Generally, this process works better for patients with no more than eight RK cuts. There is more variability and irregularity for both sphere and cylinder in patients with more than eight cuts. In those cases, a LAL is probably a sounder strategy, and could help refine a large miss in sphere or cylinder. However, for the group of patients with just four or eight cuts, a toric lens is a great option and can have a high degree of success.
- For more information:
- Quentin B. Allen, MD, can be reached at Florida Vision Institute, 1050 SE Monterey Road, Suite 104, Stuart, FL 34994; email: qallen2000@gmail.com.
Light Adjustable Lens
This case is typical of a post-RK patient. I always say that these patients’ corneas act like trampolines, causing fluctuation in vision with a tendency for more flattening early in the day. Over time, the corneas continue to have progressive hyperopia.
It can be hard to nail the planned end target in patients after RK, and the more RK incisions they have, the more unstable and less reliable the readings are going to be, even with modern-day IOL calculation formulas.
You always want to shoot for myopia in these patients because they are going to tend to be more hyperopic with time. With a Light Adjustable Lens (LAL, RxSight), you can plan for a little myopia, and once patients are all healed and stable in both eyes, then you can do your adjustment and leave them exactly where you want their end target.

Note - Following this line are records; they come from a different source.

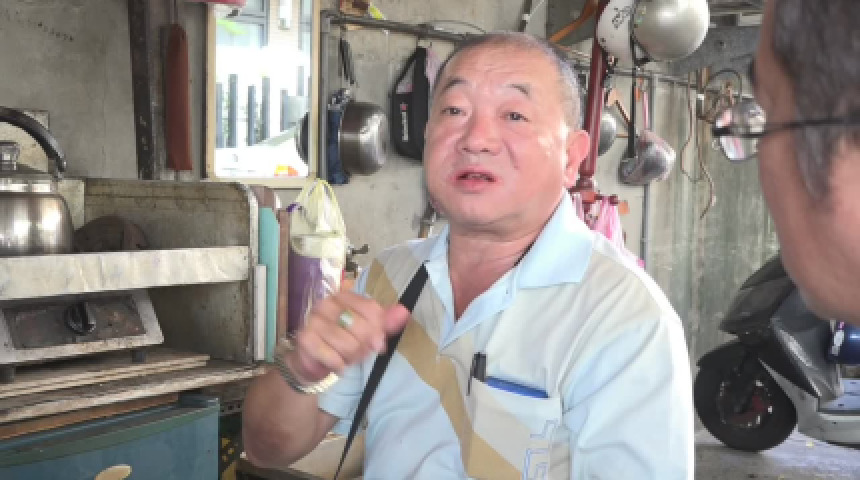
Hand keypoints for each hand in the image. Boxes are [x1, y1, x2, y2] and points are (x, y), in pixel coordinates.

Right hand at [286, 291, 409, 382]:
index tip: (379, 342)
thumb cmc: (343, 340)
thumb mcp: (367, 329)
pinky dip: (339, 365)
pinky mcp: (306, 339)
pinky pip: (333, 357)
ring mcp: (314, 321)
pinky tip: (337, 364)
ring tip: (347, 358)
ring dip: (352, 358)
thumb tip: (404, 312)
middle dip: (365, 347)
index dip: (379, 330)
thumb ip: (386, 321)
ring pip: (348, 344)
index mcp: (344, 296)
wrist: (313, 358)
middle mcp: (327, 304)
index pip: (372, 310)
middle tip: (361, 352)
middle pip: (361, 328)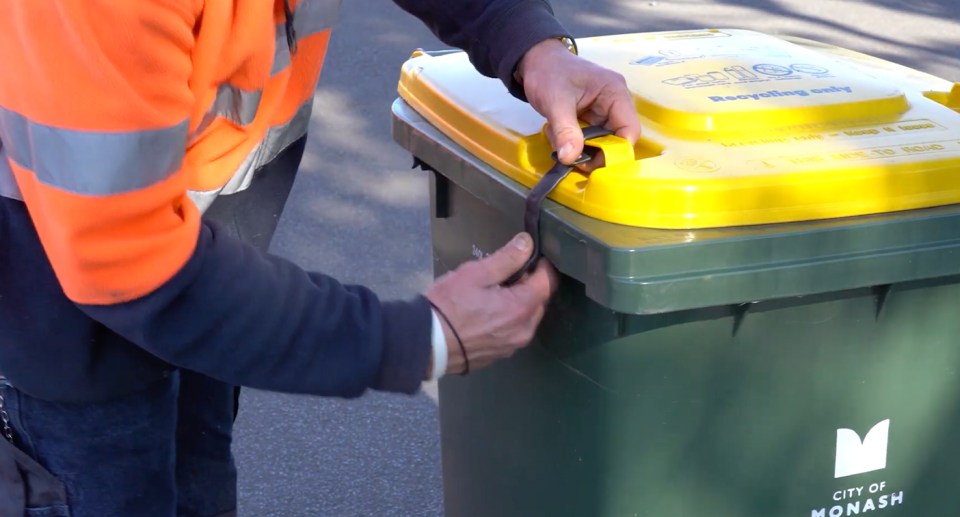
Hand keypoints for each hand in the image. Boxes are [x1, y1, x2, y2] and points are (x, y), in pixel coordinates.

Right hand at [425, 233, 558, 374]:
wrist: (426, 344)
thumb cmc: (449, 305)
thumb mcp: (476, 274)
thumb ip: (506, 258)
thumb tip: (527, 243)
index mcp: (522, 308)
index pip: (548, 283)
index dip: (543, 267)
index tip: (532, 256)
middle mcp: (524, 331)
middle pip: (538, 302)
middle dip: (530, 286)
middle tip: (508, 274)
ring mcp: (511, 347)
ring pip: (526, 319)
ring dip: (518, 304)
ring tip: (495, 294)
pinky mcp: (498, 356)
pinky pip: (512, 333)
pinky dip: (507, 321)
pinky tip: (487, 315)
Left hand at [516, 38, 641, 170]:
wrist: (536, 60)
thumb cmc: (549, 72)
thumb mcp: (555, 102)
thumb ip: (565, 131)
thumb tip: (570, 158)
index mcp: (615, 93)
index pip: (629, 130)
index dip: (616, 151)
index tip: (592, 163)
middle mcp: (615, 102)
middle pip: (616, 139)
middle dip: (593, 151)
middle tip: (570, 158)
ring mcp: (603, 110)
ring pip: (600, 141)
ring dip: (579, 147)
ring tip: (557, 138)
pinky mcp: (591, 116)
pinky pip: (588, 137)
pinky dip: (572, 141)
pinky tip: (556, 132)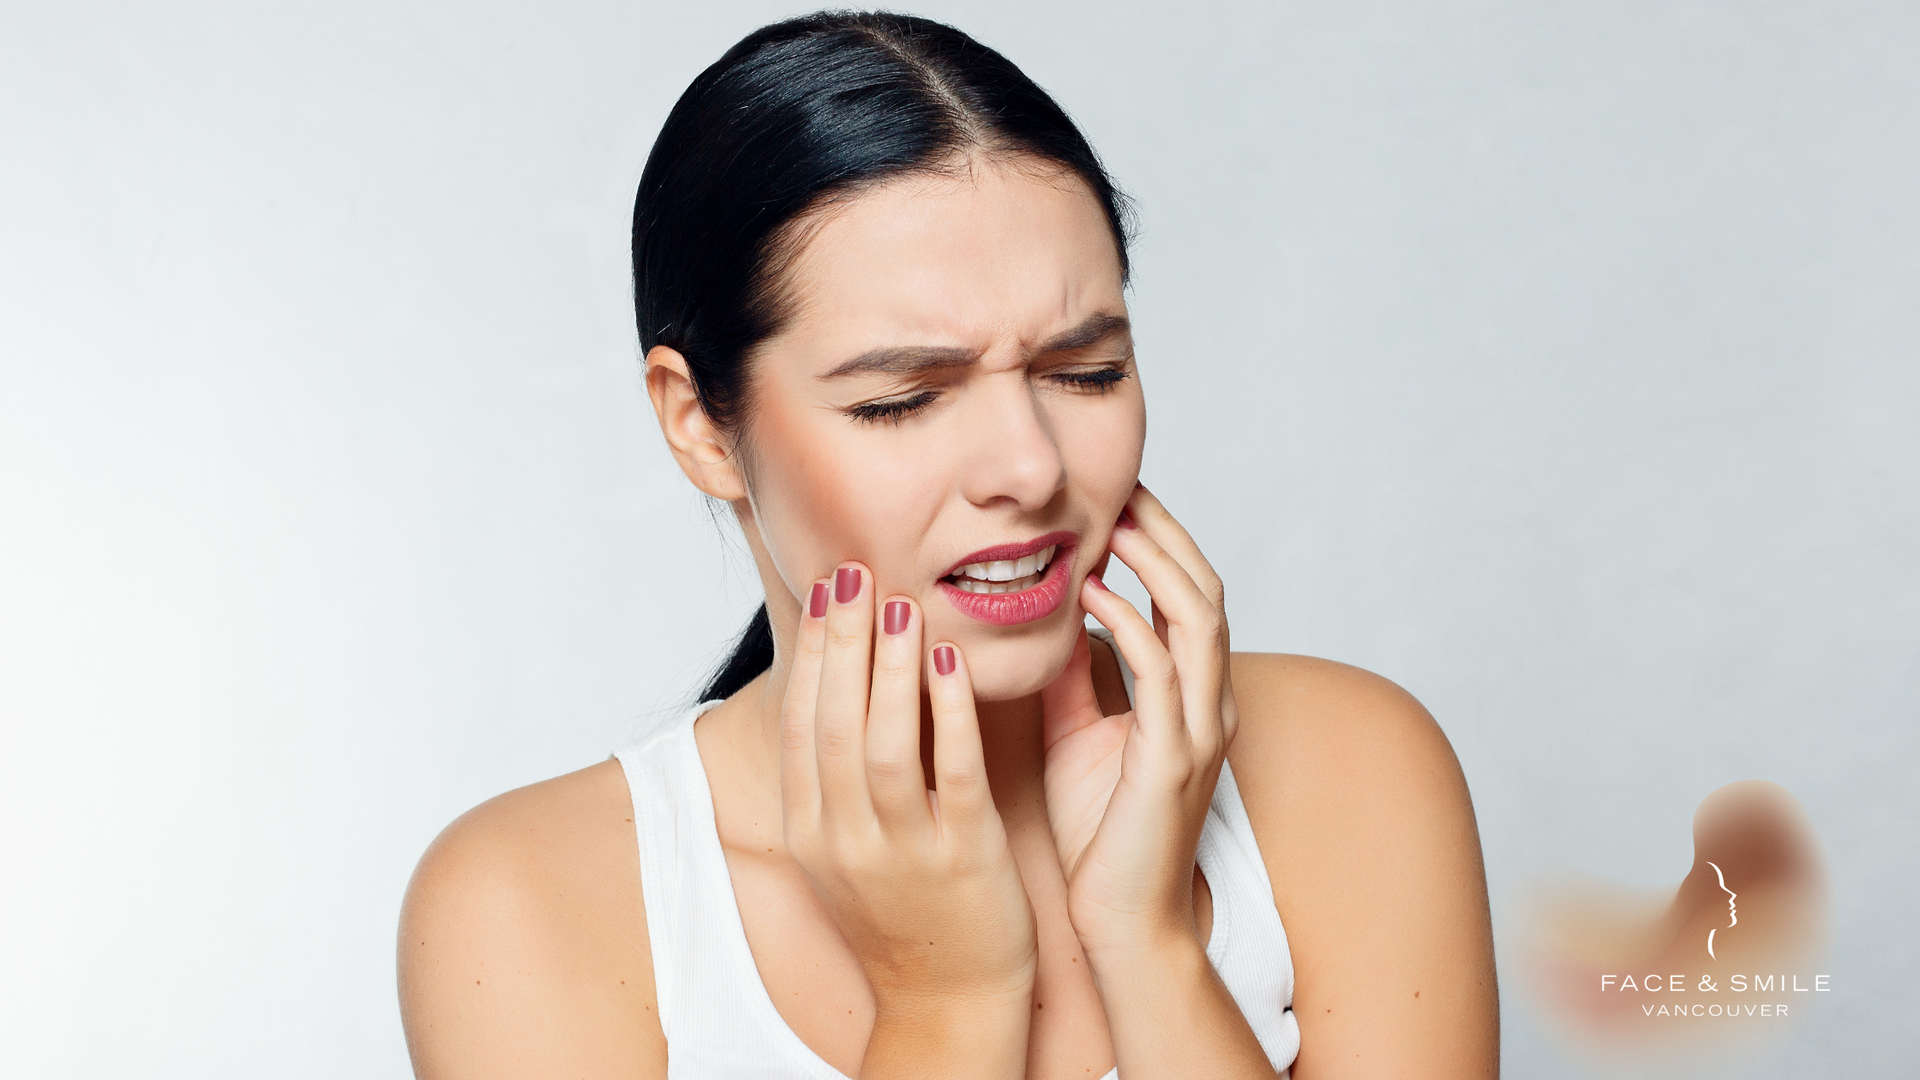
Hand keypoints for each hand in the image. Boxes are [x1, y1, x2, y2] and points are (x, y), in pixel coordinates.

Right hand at [780, 562, 1038, 1014]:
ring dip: (891, 666)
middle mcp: (844, 840)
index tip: (827, 588)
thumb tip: (830, 688)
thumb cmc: (903, 912)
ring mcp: (901, 852)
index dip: (813, 651)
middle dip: (844, 640)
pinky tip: (953, 661)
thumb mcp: (842, 850)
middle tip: (857, 572)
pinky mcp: (963, 859)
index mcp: (811, 831)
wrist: (948, 1002)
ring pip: (885, 743)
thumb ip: (830, 779)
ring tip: (902, 605)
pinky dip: (949, 713)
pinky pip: (952, 774)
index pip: (801, 722)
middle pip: (834, 722)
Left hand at [1040, 485, 1239, 958]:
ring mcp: (1198, 730)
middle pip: (1206, 591)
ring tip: (1113, 521)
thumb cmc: (1102, 834)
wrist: (1125, 921)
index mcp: (1192, 697)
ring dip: (1157, 562)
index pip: (1189, 596)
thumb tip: (1047, 614)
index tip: (1117, 496)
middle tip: (1122, 485)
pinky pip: (1160, 673)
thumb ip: (1074, 675)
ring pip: (1199, 619)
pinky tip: (1091, 592)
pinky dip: (1129, 623)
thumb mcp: (1080, 732)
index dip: (1161, 541)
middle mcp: (1208, 705)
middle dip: (1167, 533)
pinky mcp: (1173, 759)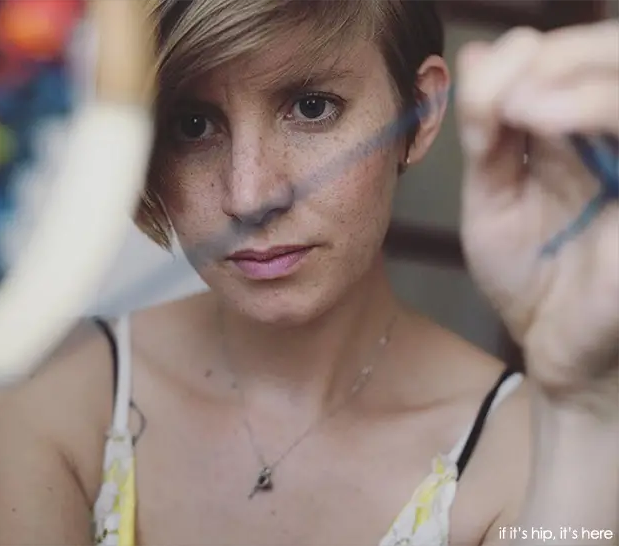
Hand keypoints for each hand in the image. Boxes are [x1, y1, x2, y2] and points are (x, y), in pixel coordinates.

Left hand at [456, 20, 618, 398]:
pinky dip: (598, 110)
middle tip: (510, 78)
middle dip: (568, 53)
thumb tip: (480, 52)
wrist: (555, 352)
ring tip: (517, 102)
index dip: (544, 53)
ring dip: (582, 78)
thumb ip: (489, 129)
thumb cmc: (533, 276)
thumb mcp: (495, 194)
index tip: (487, 73)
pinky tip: (536, 117)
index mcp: (592, 137)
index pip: (591, 63)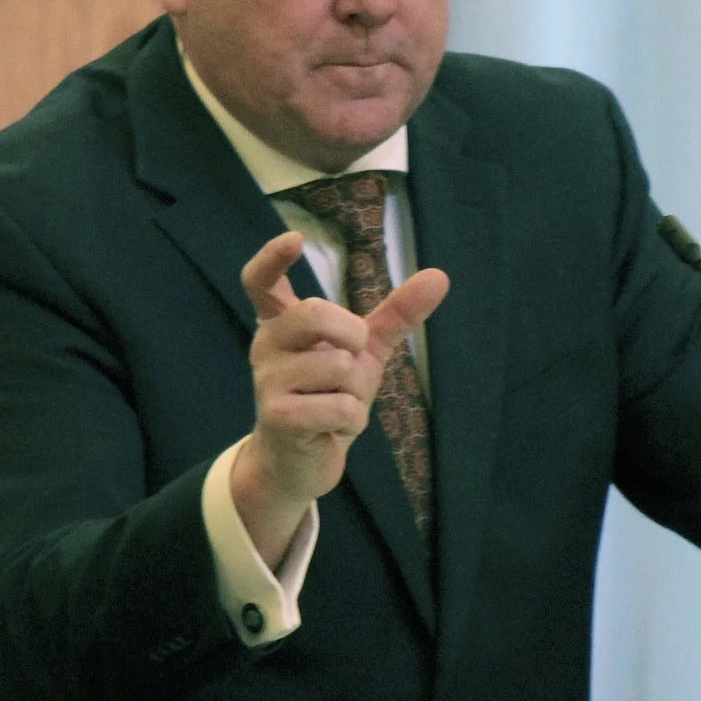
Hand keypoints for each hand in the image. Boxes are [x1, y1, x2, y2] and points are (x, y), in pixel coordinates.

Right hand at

You get one shot at this case if using a toric IOL. The patient in Dr. Feulner’s case ended up plano in both eyes, but not every surgeon is going to nail that target perfectly each time. If a patient pays for a toric lens and you are not on target, they are not going to be happy. From there, it can be difficult to make an adjustment in that further corneal refractive surgery is not always warranted in these cases. With the LAL, you can make that adjustment right on the lens when you feel they are stable enough postoperatively, and you do not have to worry about doing a piggyback lens or IOL exchange if off target with a toric IOL. With the recent upgrade in the LAL technology with ActivShield, further UV protection can allow the surgeon to wait longer for refractive stability before performing the adjustments and lock-in treatments if desired.
If there is any kind of irregular astigmatism, then it is a whole different ballgame, but for regular astigmatism, then the LAL is the way to go.